The figure is 1,436 fewer than Thursday and is the lowest figure this week apart from Tuesday, when 10,222 cases were detected.

A total of 5,008 of today’s recorded cases correspond to tests performed in the past 24 hours, according to the Ministry of Health.

Madrid accounts for the most of these, clocking 1,022, followed by Catalunya (598), the Basque Country (554) and Andalucia (514).

Meanwhile some 294 people lost their lives to the virus in Spain in the past 24 hours.

However it is the first time the daily death toll has dropped below 300 since October 19, when 252 deaths were recorded in a 24-hour period.

The total death toll in Spain from coronavirus currently stands at 44,668, however that figure does not include deaths from care homes.

Some 1,177 people have died from COVID-19 in Spain over the past seven days.

Head of the COVID task force Fernando Simon said tonight that there is a steady decrease in contagion in all of Spain’s regions, including among over 65s.

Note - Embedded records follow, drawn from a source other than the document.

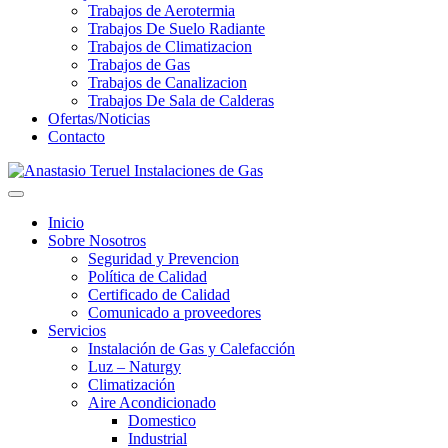
Trabajos de Aerotermia
Trabajos De Suelo Radiante
Trabajos de Climatizacion
Trabajos de Gas
Trabajos de Canalizacion
Trabajos De Sala de Calderas
Ofertas/Noticias
Contacto
Inicio
Sobre Nosotros
Seguridad y Prevencion
Política de Calidad
Certificado de Calidad
Comunicado a proveedores
Servicios
Instalación de Gas y Calefacción
Luz – Naturgy
Climatización
Aire Acondicionado
Domestico
Industrial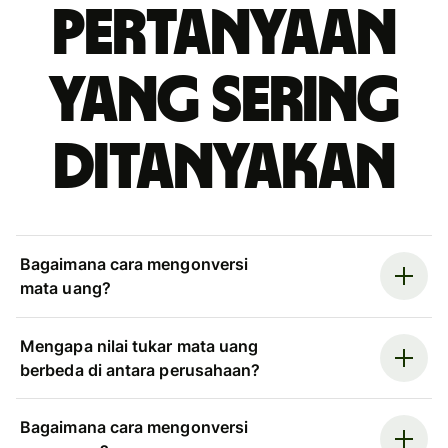
Pertanyaan
yang sering
ditanyakan
Bagaimana cara mengonversi
mata uang?
Mengapa nilai tukar mata uang
berbeda di antara perusahaan?
Bagaimana cara mengonversi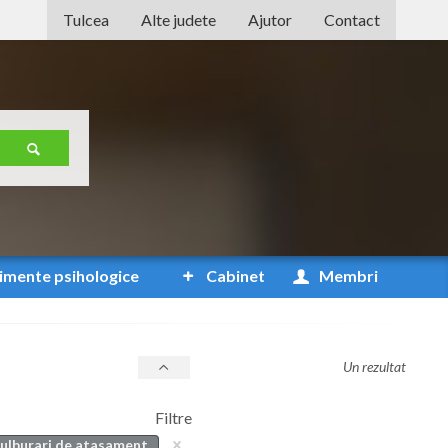
Tulcea
Alte judete
Ajutor
Contact
Alba
Arad
Arges
Bacau
Bihor
Bistrita-Nasaud
imente
psihologice
Cabinet
Membri
Botosani
Braila
Un rezultat
Brasov
Filtre
Bucuresti
tulburari de atasament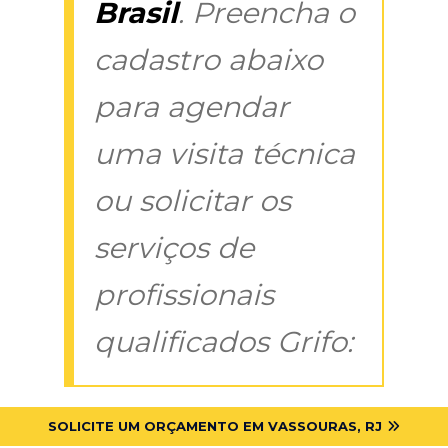
Brasil
. Preencha o
cadastro abaixo
para agendar
uma visita técnica
ou solicitar os
serviços de
profissionais
qualificados Grifo:
SOLICITE UM ORÇAMENTO EM VASSOURAS, RJ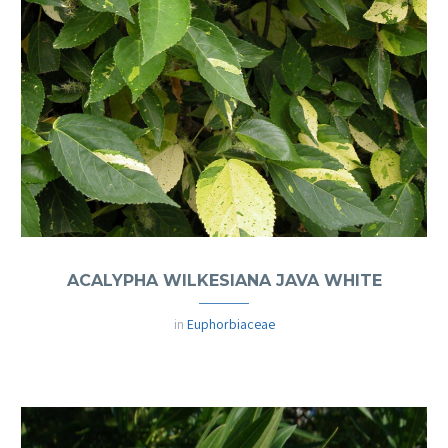
ACALYPHA WILKESIANA JAVA WHITE
in
Euphorbiaceae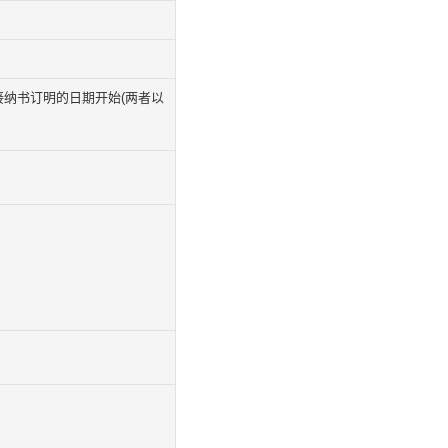
接纳书订明的日期开始(两者以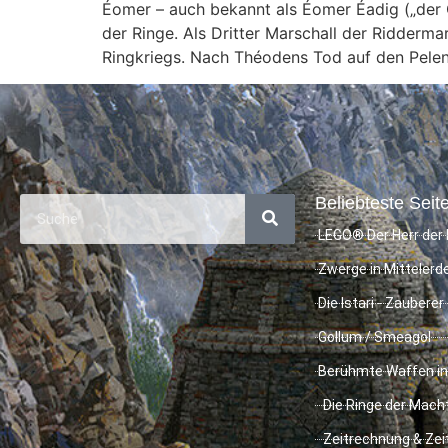
Éomer – auch bekannt als Éomer Éadig („der Ge
der Ringe. Als Dritter Marschall der Ridderm
Ringkriegs. Nach Théodens Tod auf den Pelen
Beliebteste Seite
LEGO® Der Herr der 
Zwerge in Mittelerd
Die Istari - Zauberer
Gollum / Smeagol
Berühmte Waffen in
Die Ringe der Mach
Zeitrechnung & Zei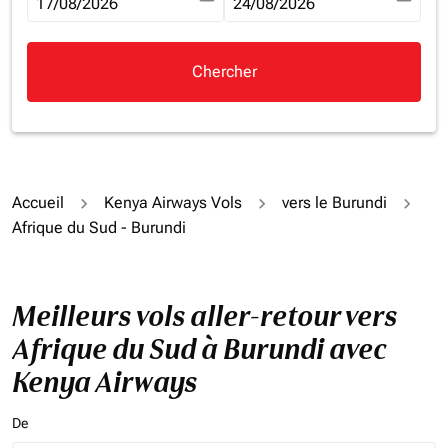
fc-booking-departure-date-aria-label
17/08/2026
fc-booking-return-date-aria-la
24/08/2026
Chercher
Accueil
Kenya Airways Vols
vers le Burundi
Afrique du Sud - Burundi
Meilleurs vols aller-retour vers
Afrique du Sud à Burundi avec
Kenya Airways
De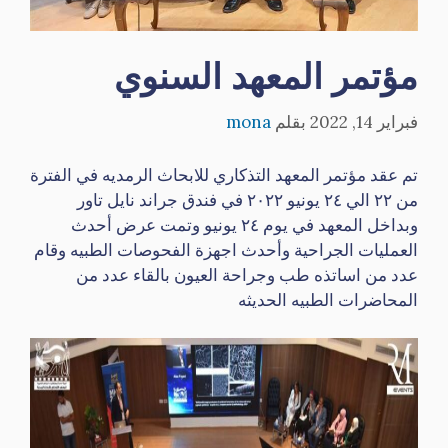
مؤتمر المعهد السنوي
فبراير 14, 2022
بقلم
mona
تم عقد مؤتمر المعهد التذكاري للابحاث الرمديه في الفترة
من ٢٢ الي ٢٤ يونيو ٢٠٢٢ في فندق جراند نايل تاور
وبداخل المعهد في يوم ٢٤ يونيو وتمت عرض أحدث
العمليات الجراحية وأحدث اجهزة الفحوصات الطبيه وقام
عدد من اساتذه طب وجراحة العيون بالقاء عدد من
المحاضرات الطبيه الحديثه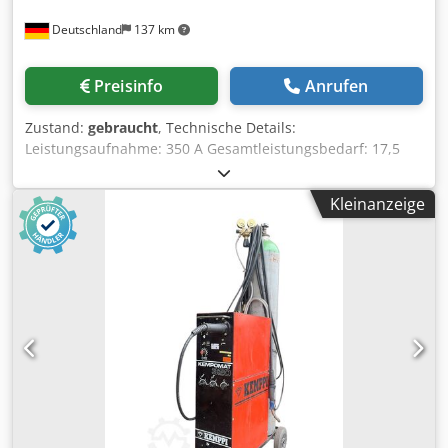
Deutschland
137 km
Preisinfo
Anrufen
Zustand:
gebraucht
, Technische Details:
Leistungsaufnahme: 350 A Gesamtleistungsbedarf: 17,5
kVA Maschinengewicht ca.: 64 kg Abmessungen Maschine:
0,65 x 0,32 x 0,5 m Schweißgleichrichter/Inverter MIG/
Kleinanzeige
MAG:40A / 14V bis 350A / 31,5 V WIG: 10A / 10V bis 350 A E-
Schweißen: 15A / 20,5V bis 350A / 34V Spannung U1: 380 -
415V Kühlungsart: F (wassergekühlt) Schutzart: IP 23 ohne
Schlauchpaket ohne Massekabel Dkedpfx Anou Nwd Dezsr
*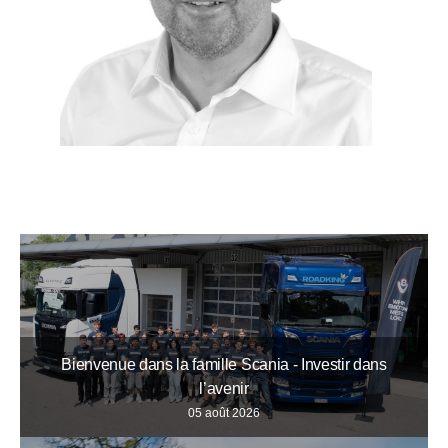
Bienvenue dans la famille Scania - Investir dans
l’avenir
05 août 2026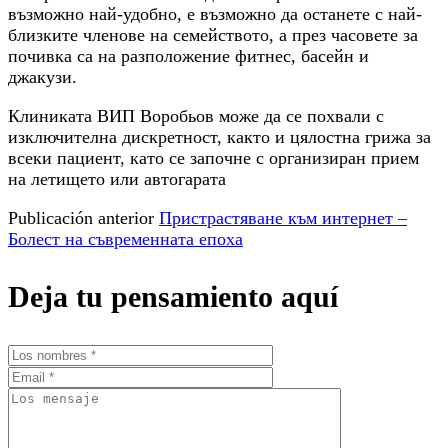
възможно най-удобно, е възможно да останете с най-
близките членове на семейството, а през часовете за
почивка са на разположение фитнес, басейн и
джакузи.
Клиниката ВИП Воробьов може да се похвали с
изключителна дискретност, както и цялостна грижа за
всеки пациент, като се започне с организиран прием
на летището или автогарата
Publicación anterior
Пристрастяване към интернет –
Болест на съвременната епоха
Deja tu pensamiento aquí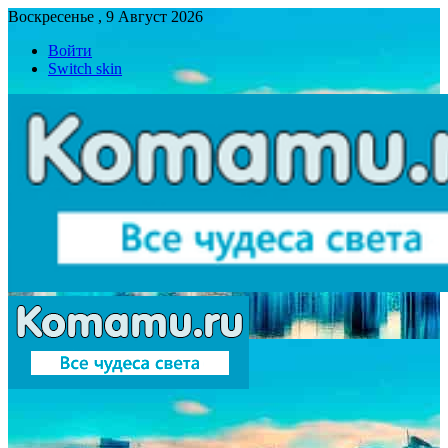
Воскресенье , 9 Август 2026
Войти
Switch skin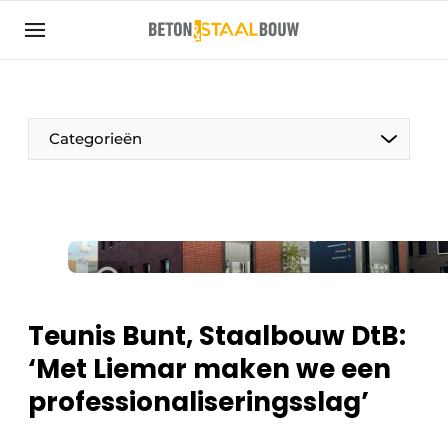
Aanmelden
Algemene voorwaarden
Artikelen
Categorieën
Bedrijven
Beton & Staalbouw | Ontdek hét vakblad voor de
beton- en staalbouwbranche
Contact
Direct contact
Evenement aanmelden
Teunis Bunt, Staalbouw DtB:
Meest gelezen
‘Met Liemar maken we een
Nieuwsbrief
professionaliseringsslag’
Podcasts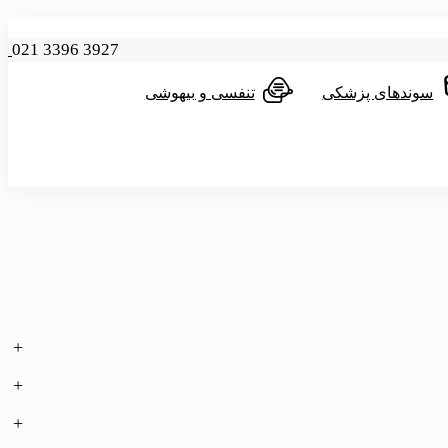
021 3396 3927
سوندهای پزشکی
تنفسی و بیهوشی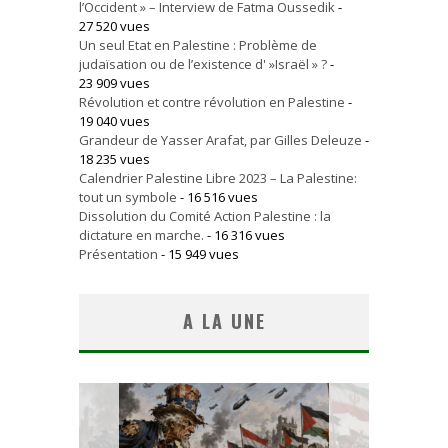
l’Occident » – Interview de Fatma Oussedik
-
27 520 vues
Un seul Etat en Palestine : Problème de
judaïsation ou de l’existence d' »Israël » ?
-
23 909 vues
Révolution et contre révolution en Palestine
-
19 040 vues
Grandeur de Yasser Arafat, par Gilles Deleuze
-
18 235 vues
Calendrier Palestine Libre 2023 – La Palestine:
tout un symbole
- 16 516 vues
Dissolution du Comité Action Palestine : la
dictature en marche.
- 16 316 vues
Présentation
- 15 949 vues
A LA UNE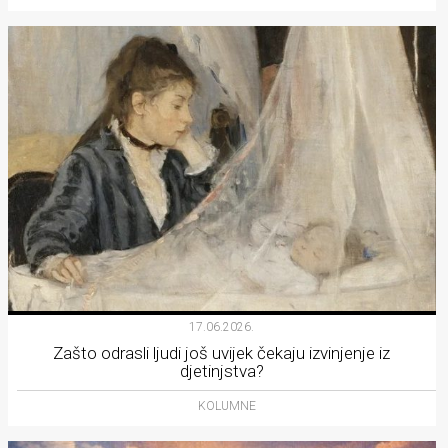
17.06.2026.
Zašto odrasli ljudi još uvijek čekaju izvinjenje iz
djetinjstva?
KOLUMNE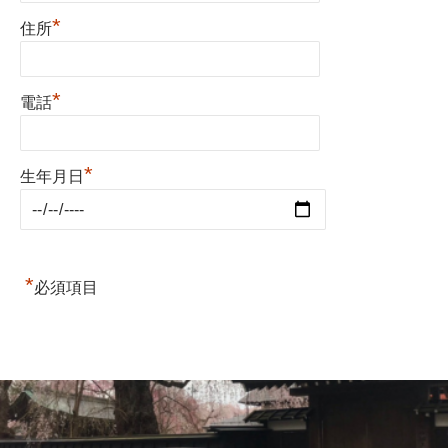
*
住所
*
電話
*
生年月日
*
必須項目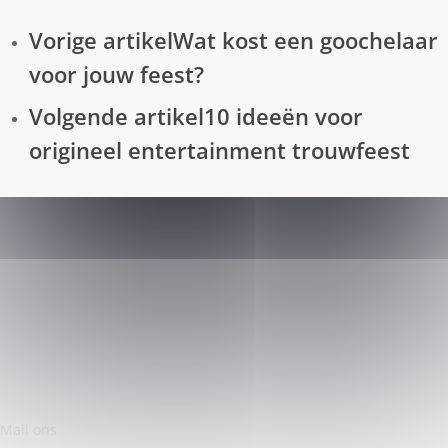
Vorige artikel
Wat kost een goochelaar
voor jouw feest?
Volgende artikel
10 ideeën voor
origineel entertainment trouwfeest
Mail ons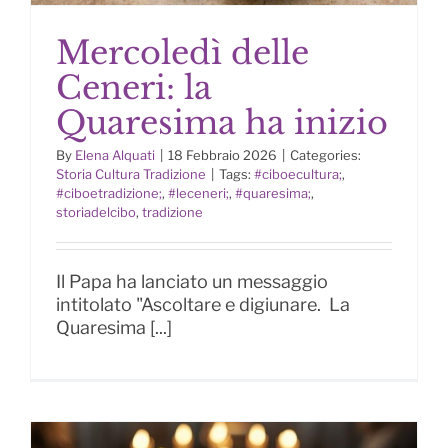
Mercoledì delle
Ceneri: la
Quaresima ha inizio
By
Elena Alquati
|
18 Febbraio 2026
|
Categories:
Mercoledì delle Ceneri: la
Storia Cultura Tradizione
|
Tags:
#ciboecultura;
,
Quaresima ha inizio
#ciboetradizione;
,
#leceneri;
,
#quaresima;
,
storiadelcibo
,
tradizione
Il Papa ha lanciato un messaggio
intitolato "Ascoltare e digiunare. La
Quaresima [...]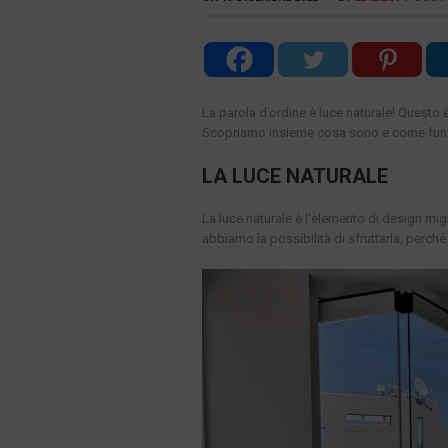
La parola d’ordine è luce naturale! Questo è
Scopriamo insieme cosa sono e come funz
LA LUCE NATURALE
La luce naturale è l’elemento di design mig
abbiamo la possibilità di sfruttarla, perché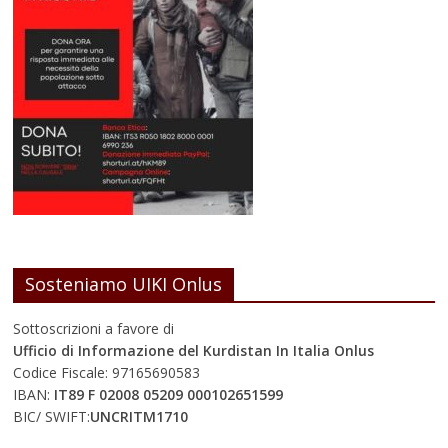
Sosteniamo UIKI Onlus
Sottoscrizioni a favore di
Ufficio di Informazione del Kurdistan In Italia Onlus
Codice Fiscale: 97165690583
IBAN:
IT89 F 02008 05209 000102651599
BIC/ SWIFT:
UNCRITM1710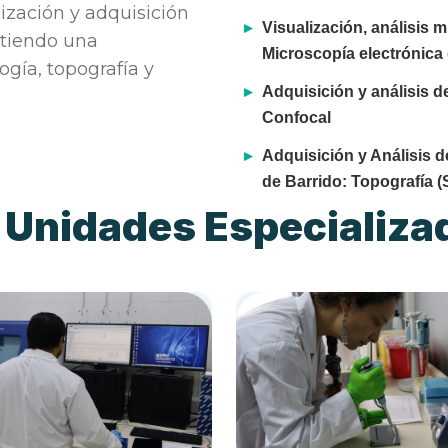
lización y adquisición
Visualización, análisis 
itiendo una
Microscopía electrónica
ogía, topografía y
Adquisición y análisis 
Confocal
Adquisición y Análisis 
de Barrido: Topografía (
 Unidades Especializa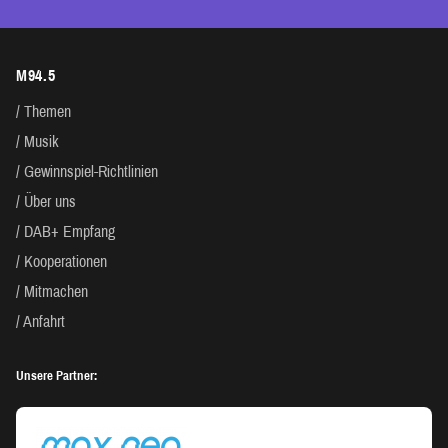
M94.5
Themen
Musik
Gewinnspiel-Richtlinien
Über uns
DAB+ Empfang
Kooperationen
Mitmachen
Anfahrt
Unsere Partner: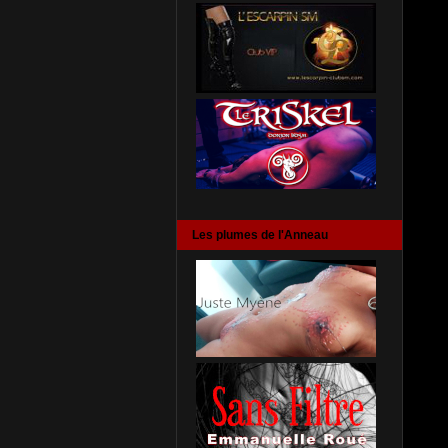
Les plumes de l'Anneau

Speaking at his daily press conference, the head of the Centre for Health Emergencies said there is also a decline in hospitalisations, including in intensive care units.

The incidence rate of the virus in Spain is now at 325 cases per 100,000 inhabitants.

Simon reiterated tonight that the goal is to have the rate drop to 50 or 25 cases per 100,000 people by January or February.

“This will depend a lot on what happens on the bank holiday weekend in December and at Christmas,” he said, “although I hope that together we will achieve the least possible uptick in transmission during the holidays.”

He added that while the overall declining trend is encouraging, the figures are still ‘very worrying’ and that the country must remain ‘very cautious’ until the situation vastly improves.